Stuart Corner
Tuesday, 07 April 2009 07:06
Opinion and Analysis
Page 2 of 2
After his speech at the Atug conference on 13 March Conroy gave a doorstop during which he was questioned at length about the imminent NBN announcement, and during which he gave every impression that the RFP would run its intended course.
He re-iterated the Government's commitment to its March 2007 promise of FTTN delivering a minimum of 12Mbps to 98 percent of the population saying: "This is one of the major election conferences of Kevin Rudd. He talked about it in his first [pre-election press conference] and be talked about it in the last."
Well now it is 100Mbps to 90 percent via FTTH and 12Mbps to the remaining 10 percent via a mixture of wireless and satellite. Not quite the same: satellite has latency and wireless, depending on the technology and topology, might have contention issues that limit available throughput to less than what an FTTN would deliver.
He also said that, after failing to meet the requirements of the NBN RFP, "They [Telstra] cannot get back in the process." Seems to me that now Telstra stands at least equal to and probably ahead of any other bidders in getting back in the process.
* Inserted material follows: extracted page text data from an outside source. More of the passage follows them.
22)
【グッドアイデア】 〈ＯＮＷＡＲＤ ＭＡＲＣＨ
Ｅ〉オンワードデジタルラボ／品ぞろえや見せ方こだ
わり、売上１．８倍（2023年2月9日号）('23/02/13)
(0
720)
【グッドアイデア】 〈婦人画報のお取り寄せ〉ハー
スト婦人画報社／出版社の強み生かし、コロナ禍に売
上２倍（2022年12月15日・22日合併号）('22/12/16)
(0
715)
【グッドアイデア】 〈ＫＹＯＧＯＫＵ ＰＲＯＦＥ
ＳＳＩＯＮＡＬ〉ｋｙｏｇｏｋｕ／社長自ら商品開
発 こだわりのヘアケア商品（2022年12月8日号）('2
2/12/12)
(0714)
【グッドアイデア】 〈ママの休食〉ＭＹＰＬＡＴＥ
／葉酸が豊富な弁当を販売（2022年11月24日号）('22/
And that is what the market seems to think. As The Australian reported this morning: "Shares in Telstra hit $3.36 at the opening bell as it rose 4.7 percent, the highest level in more than a month, after prime minister Kevin Rudd announced a new government-created company would build and operate the national network."
And Conroy was asked would the government consider rerunning the RFP? No, he said. "We would be open to serious legal challenge if we decided to rerun the process."
Scrapping it entirely and starting afresh is, of course, not a rerun, and I would have to say long overdue, but it does nothing to compensate for the millions of dollars invested by NBN hopefuls in responding to the RFP. And one would have to wonder what the beancounters at SingTel are saying after having kissed goodbye to the second batch of a few million dollars spend by Optus in responding to Australian Government telecoms tenders that went nowhere (remember Opel?). They might well be thinking that there are other markets that offer greater certainty.